#### [DATA RECORDS]
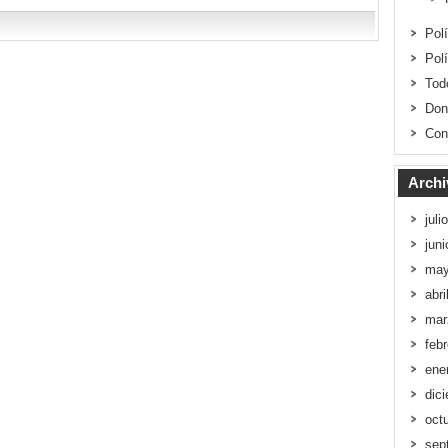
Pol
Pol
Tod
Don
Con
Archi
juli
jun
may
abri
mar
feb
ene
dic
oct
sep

---

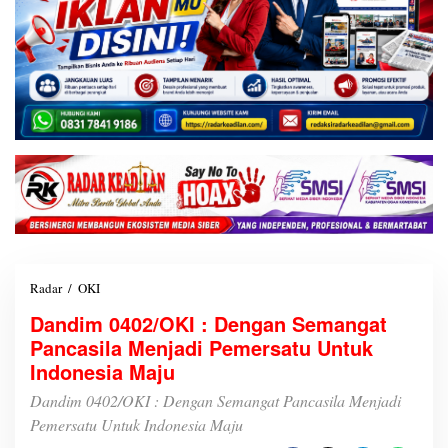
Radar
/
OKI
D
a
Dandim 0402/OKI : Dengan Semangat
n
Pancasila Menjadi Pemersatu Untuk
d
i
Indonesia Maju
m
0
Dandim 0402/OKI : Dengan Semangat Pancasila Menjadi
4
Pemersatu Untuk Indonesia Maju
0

#### [THE PROBLEM]
Count how many lines of the records contain the word "Pancasila", matching case exactly, and reply with that number alone.

#### [RESULT FOR THIS TASK]
2